Ну, думаю, шут с тобой, не рассказывай. Молчу. Бросил Гришка вожжи, повернулся ко мне и прорвало его: «Вы уж только, Василий Митрич, не сказывайте Иннокентию Федоровичу. Через волка у него болезнь эта!».

— Ладно, — говорю. — Выкладывай.

Он и начал: «Как мы от вас известие получили, ко мне Кеша прибежал. Решил вас с волчьей добычей встретить. «Закладывай, — говорит, — кобылу в розвальни и как стемнеет, ко мне. Охотничать с поросенком будем. Председатель разрешил». Приехал я к нему, а он всю деревню обегал, поросенка искал, да так и не нашел. «Мы, — говорит, — Звонку возьмем, не хуже порося орать будет». Это у тетки Семеновны сучонка была. Ну такая, знаете ли, голосистая, что звонок. Побежал он к Семеновне, уговорил. Сели, поехали. Я в передке на вожжах, он сзади с ружьем. «Айда на «Красный Маяк», а оттуда лугами на Чкаловскую бригаду». Еще велел все его приказания в точности выполнять. Выехали на Раздольную, он мешочек достает. Дух от него страшный! Выбросил его на веревке. «Это, — говорит, — потаск, потроха разные, приманка». Едем дальше. Тут он командует: «Ну, Гриша, пошибче», а сам Звонку из саней скинул. Та и визжит, и лает, аж на все леса, а нагнать не может. Гляжу, уже к «Маяку» подъезжаем. Свернул, гоню дальше, только кусты мелькают. Ночь светлющая была, вызвездило. Хотел уж было бастовать, а тут слышу: «Держись, Гриша, волк нагоняет!» Обернулся и враз неловко стало. Наддает сзади зверюга, да такой громадный, с телка, не менее. Ну, тут я все уговоры разом забыл. Хлестнул кобылу вожжами, она заскакала и сразу ход сбавила. Звонка визжать перестала, видно, из последних сил нагоняла. Иннокентий Федорыч все какие-то команды мне дает. А я только и думаю — что же он не стреляет? Озлился Иннокентий Федорыч, да как заорет: «Придержи кобылу-то, дура!» Не знаю, со страху, что ли, померещилось мне, что погонять, а не придержать надо. Я как крутану над головой вожжами. И надо же — он как раз свою бердану нацелил. Зацепил я ее за ствол вожжами да так из рук у него и выдернул. Что тут было! Гляжу, Звонка уже в санях, а этот черт серый расчухал, что ружье-то выкинули, и одним махом за ней в розвальни. Я только за передок сильней уцепился и глаза закрыл. Не слыхал даже, сникала ли Звонка. Только открыл глаза — ни волка, ни суки, один Иннокентий Федорыч плашмя лежит…»

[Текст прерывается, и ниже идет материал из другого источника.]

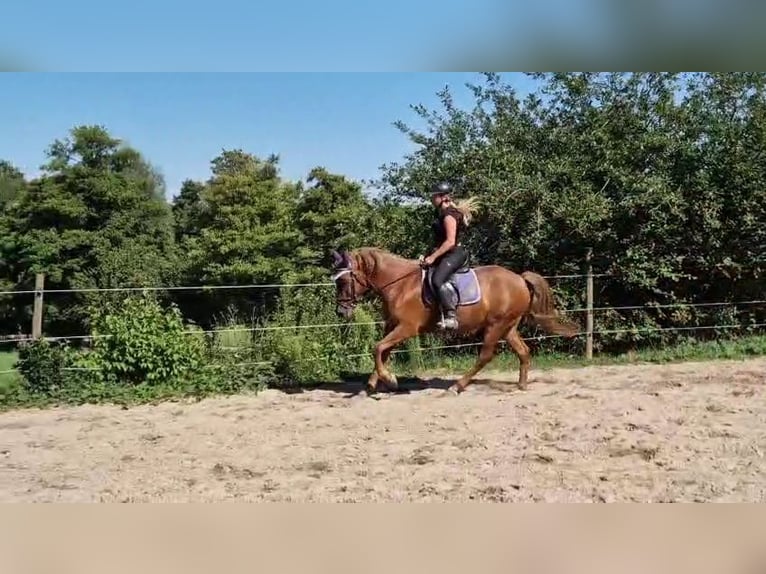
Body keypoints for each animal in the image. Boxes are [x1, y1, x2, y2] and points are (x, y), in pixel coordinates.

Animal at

Василий Дмитриевич переждал, пока перестал взвизгивать утиравший слезы Воронцов и малость успокоился зашедшийся от смеха кашлем Птицын.

— Просили рассказать, так слушайте до конца. Я следующим же днем на место происшествия подался. Выпадки не было, ездили по дороге мало и всю эту картину я углядел в точности, как Гришка рассказывал. И что интересно: след левой передней лапы у волка трехпалый оказался.